それに従うことは慣例かもしれませんが、必要なことかもしれません。その根拠を崩すほどのものがあり得るのか、という議論はまだ現れていないように思います。そのため、そもそもの学校教育の教授法の根幹である「対面授業識」は、崩すことは非常に困難なことだと思われます。これは「集団教育」の根幹でもあるといえるからです。
ここに〔公教育の目的〕を問い直す必要は出てくるでしょう。
教員養成課程・免許制度の見直し
学校運営のありかたについて数々の提案が散見しますが、その多くは地方とは対照的な「中心」からの発信であるように思えます。地方の実態と、そしてその実態が全国に示す割合を知ることで、本当に〔全国的〕や視野で求められている現状を理解できるのではないでしょうか。
◎複式学級
ふたつ以上の学年が、同じ教室で、同じ時間帯に授業が展開します。児童生徒数が少なく、配置される教員数も少ない学校で見られます。学年を超えた学びの体験ができておもしろいものではあります。長期的な学習計画という感覚が出来上がります。しかしそれは生徒側の視点であり、学校運営という点では早く「解消したい」事態であるそうです。
教科の専門性が後回しになり、専門外の教科を担当するという教育環境が、「学年別にカリキュラムを履修し、習得する前提」に反するので望ましくないということかもしれません。
複式学級にせざるを得ない少子化の現実を前にしては、逆に「複式学級をよりスムーズに展開できる」整備として、教員免許取得の仕組み等の改善が求められるということなのでしょう。
複式学級の是非は、問われるのでしょうか。
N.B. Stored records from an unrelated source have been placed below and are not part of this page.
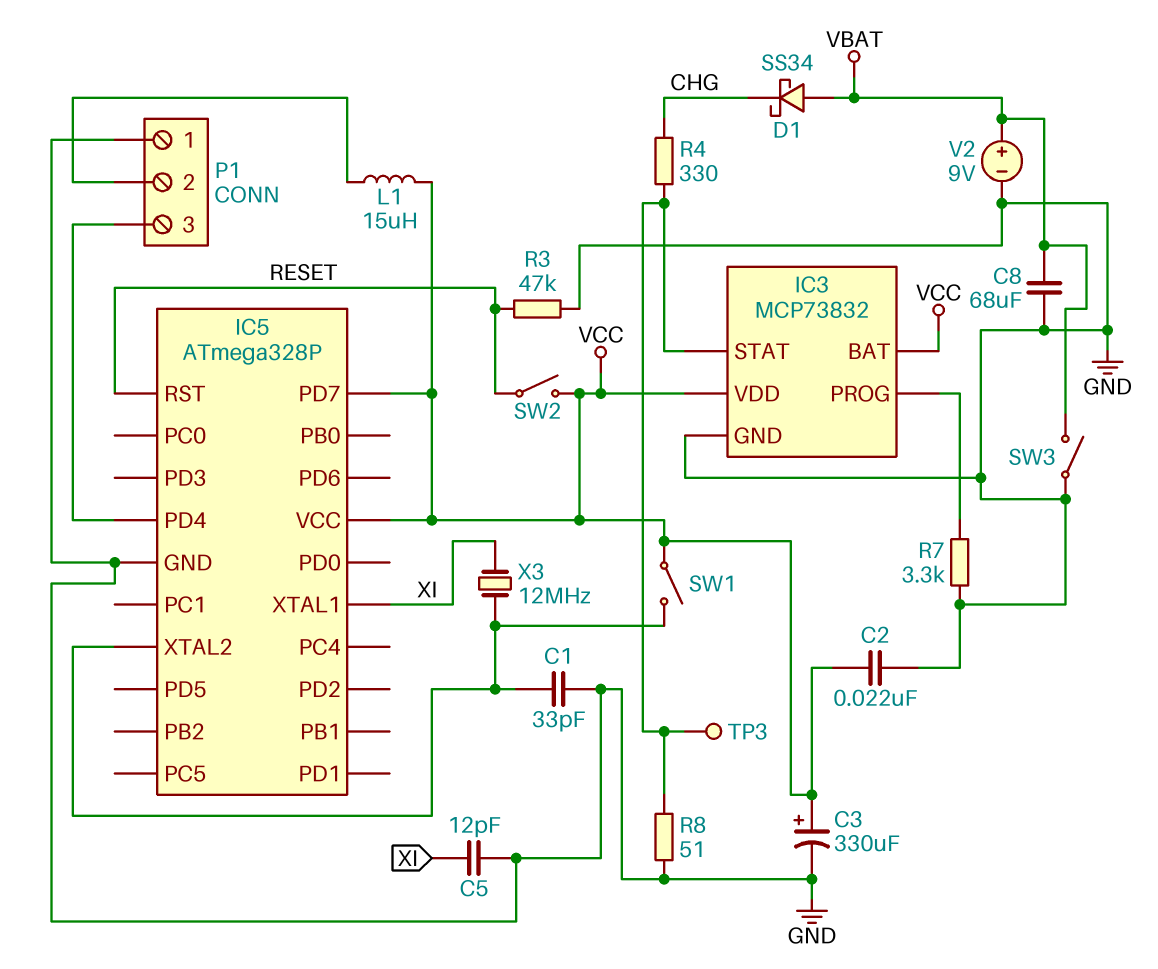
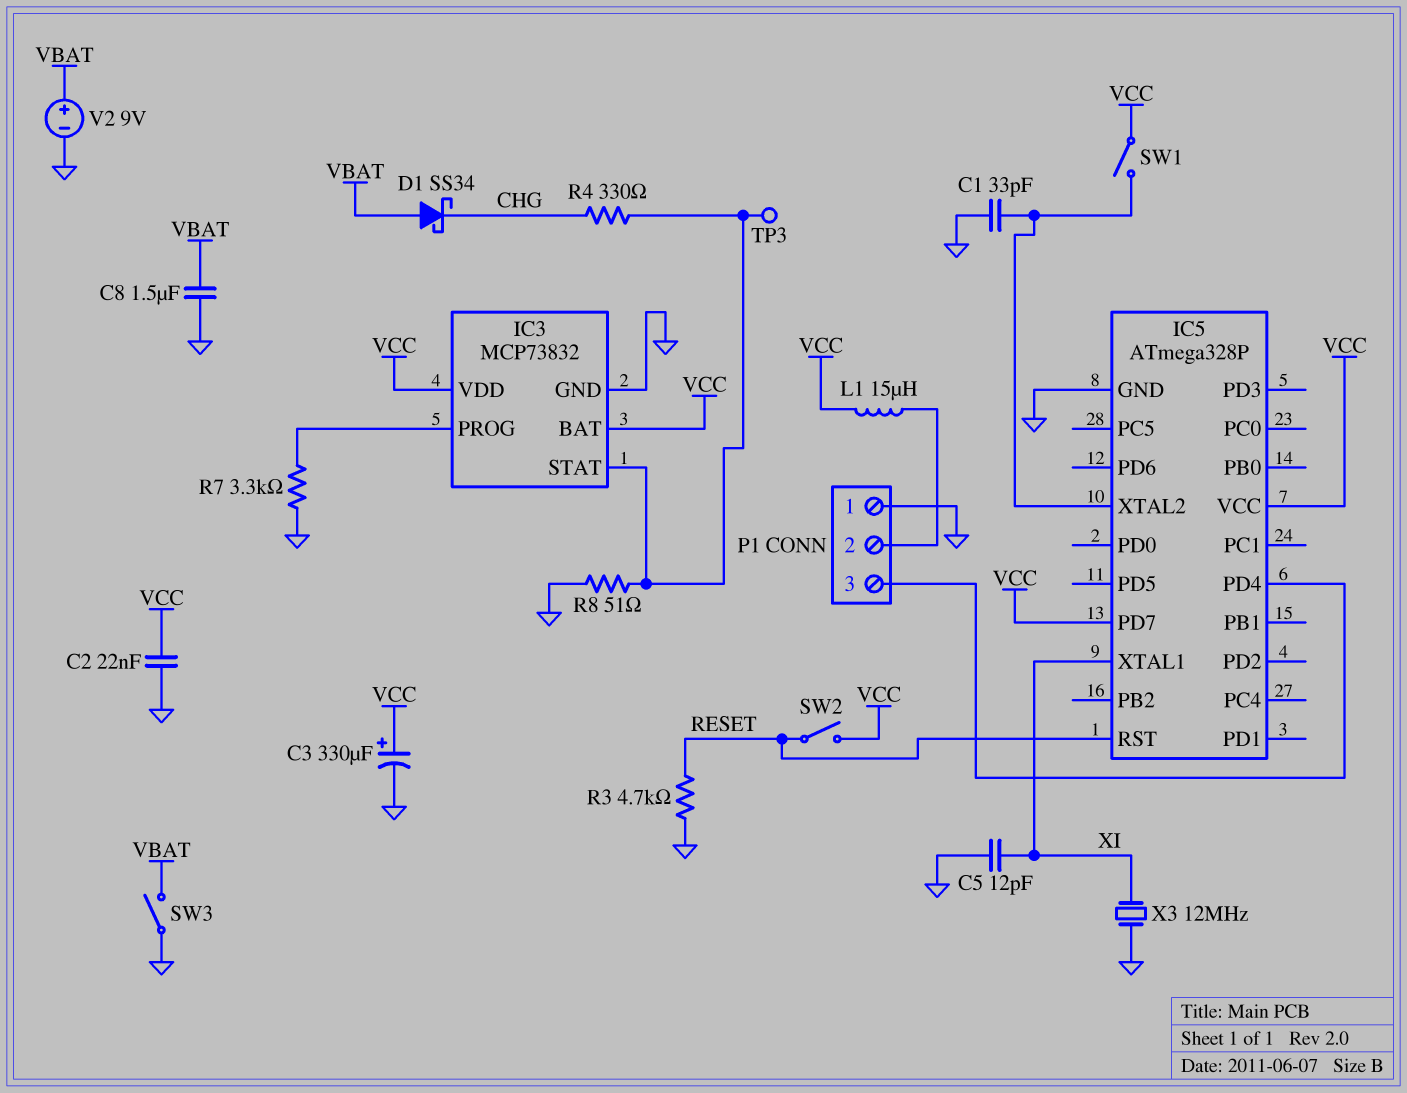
C8: 68uF (GND, VBAT) -> 1.5uF (GND, VBAT)
R3: 47k (GND, RESET) -> 4.7k (GND, RESET)
X3: 12MHz (IC5/XTAL2, XI) -> 12MHz (GND, XI)

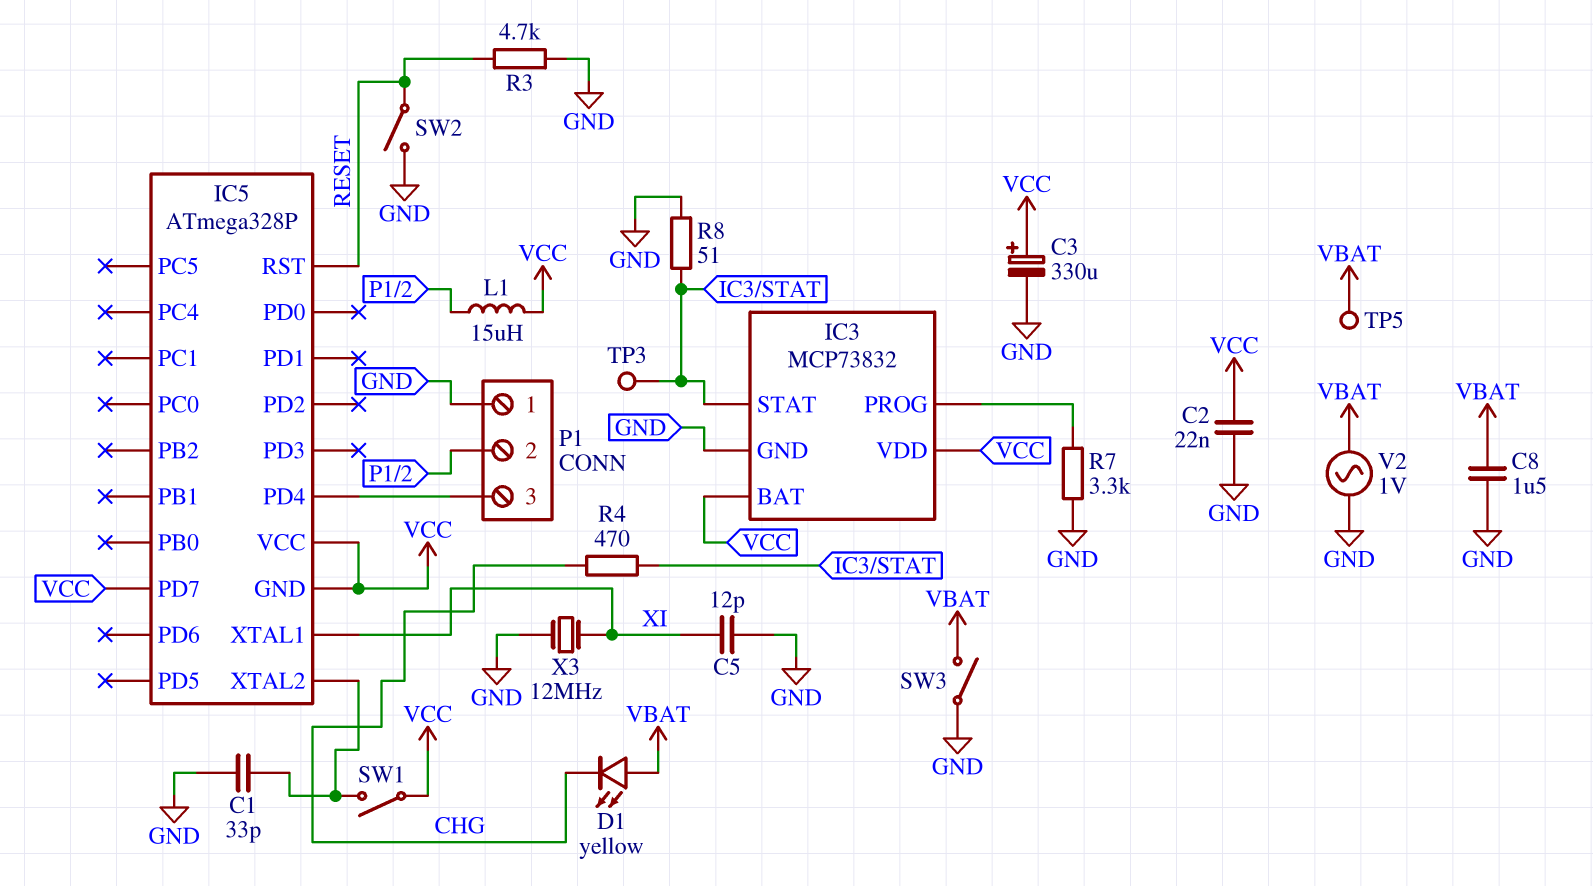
D1: schottky SS34 (A VBAT, K CHG) -> LED yellow (A VBAT, K CHG)
IC5 pin GND: GND -> VCC
R4: 330 (CHG, IC3/STAT) -> 470 (CHG, IC3/STAT)
SW2: switch (RESET, VCC) -> switch (GND, RESET)
TP5: none -> test point (VBAT)
V2: 9V (plus VBAT, minus GND) -> AC 1V (GND, VBAT)

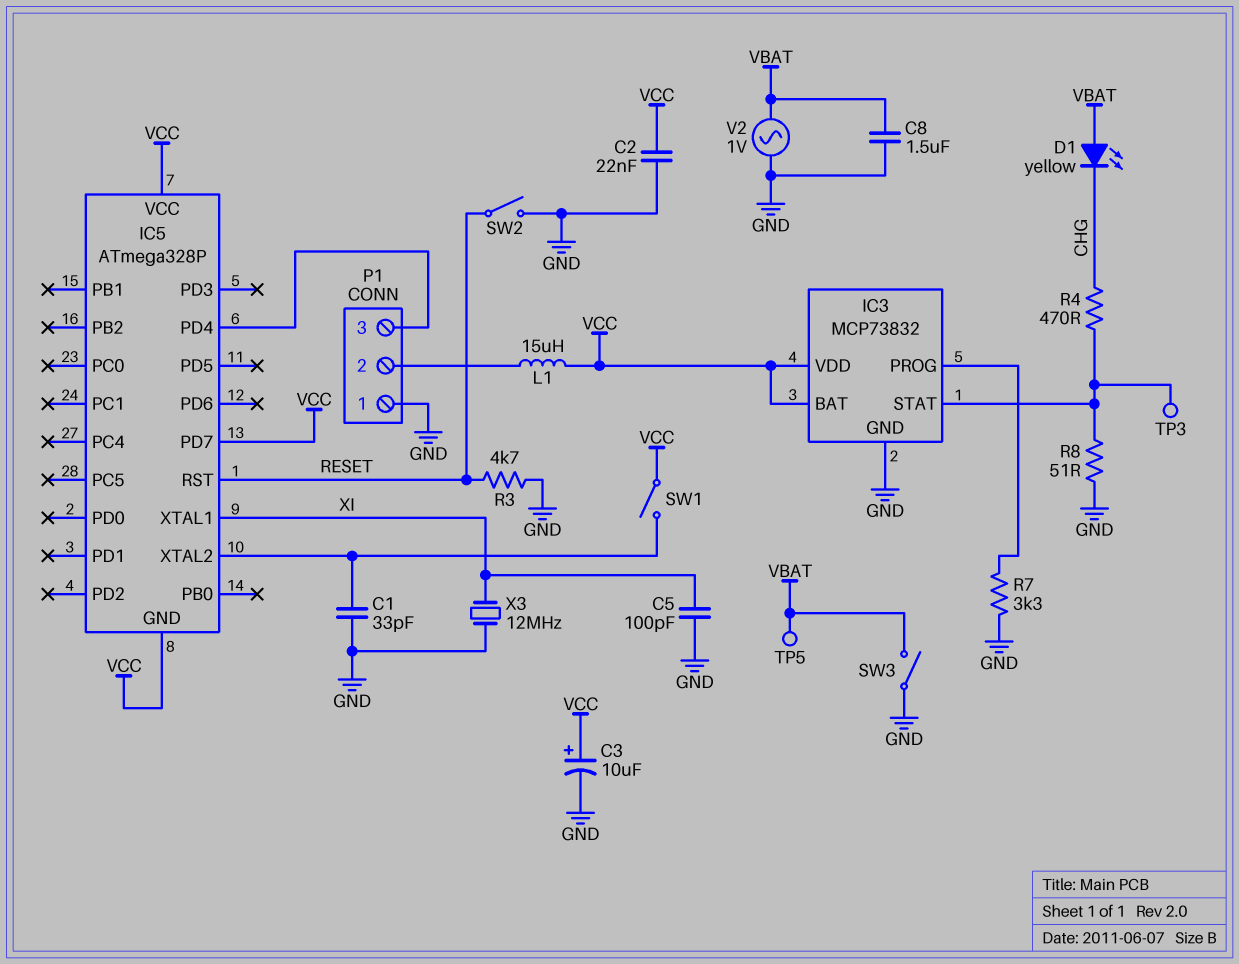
C3: 330uF (plus VCC, minus GND) -> 10uF (plus VCC, minus GND)
C5: 12pF (GND, XI) -> 100pF (GND, XI)

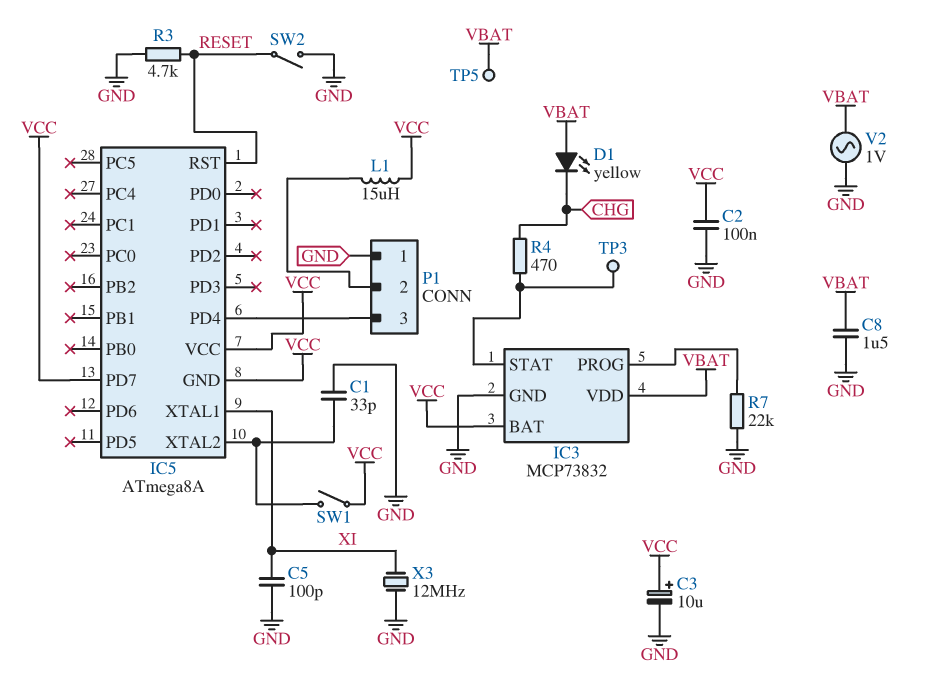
C2: 22nF (GND, VCC) -> 100nF (GND, VCC)
IC3 pin VDD: VCC -> VBAT
IC5: ATmega328P -> ATmega8A
R7: 3.3k (GND, IC3/PROG) -> 22k (GND, IC3/PROG)
R8: 51 (GND, IC3/STAT) -> none
SW3: switch (GND, VBAT) -> none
少人数制学級の実現と、どのようにすり合わせることができるでしょうか。
◎乗り入れ授業
幼稚園から小学校へ、小学校から中学校へ、中学校から高校へのつなぎ目に溝の無い「連携」が重視されるようになっています。中学校の先生が小学校へ授業をするなどの実践が展開されています。進学に伴うギャップの解消にと期待があるようです。
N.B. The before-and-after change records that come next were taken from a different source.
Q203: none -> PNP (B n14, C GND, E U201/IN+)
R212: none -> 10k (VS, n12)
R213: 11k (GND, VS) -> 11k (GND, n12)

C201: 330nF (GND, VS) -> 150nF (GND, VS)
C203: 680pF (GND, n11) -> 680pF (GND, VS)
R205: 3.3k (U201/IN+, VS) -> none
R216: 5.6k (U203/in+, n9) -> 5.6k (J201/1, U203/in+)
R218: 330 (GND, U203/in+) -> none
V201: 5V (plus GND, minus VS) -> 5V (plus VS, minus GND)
日本の教育制度は『6・3・3制』と呼ばれています。これを基礎に中高一貫、小中一貫校もあります。それらの学校はカリキュラムが「6・3・3制」ではなく、「9年」であったり「12年」であったりします。私立学校の良さとして知られている側面でもありますね。
『義務教育学校』は、小中学校の9年間の義務教育を見通したカリキュラムに基づいた学校運営・計画が立てられるメリットがありそうです。
修得主義
「オンライン授業による学習を履修とみなすためには」という前提から始まる言説にありがちな論理が下記の部分です。こういった主張はツィッターでもよく見られますね。そういった期待が大きいことを示していることはわかります。(これについての意見はnote『遠隔授業とオンライン授業の定義は(2020年10月萩生田文科相の記者会見に思う)』で書きました。)
しかし、これは「アレを実現するためには、ソレが必要」という論法であって、議論の軸がすり替えられがちな点が残ります。重要な「習得主義とはなにか。それが実現することで起こり得る事実」については掘り下げられることがありません。「目的実現のためには手段をえらばない」ようであってはいけませんよね。その手段が、ついには、隠れた目的を遂行するために利用されることは多々起こるからです。
参考)
学校の再配置〔組合立学校、分校の活用、統廃合〕
ここでは「公教育の運営」が垣間見えます。学校教育の存続、現状維持の課題ともいえます。その前提を疑うことは公教育の在り方をも問い直すことにつながるのではと思います。
家庭において、そして学習者個人が求める学習環境において求められていることはなにか。それについては、誰が、どのように聞き取る方法があるでしょうか。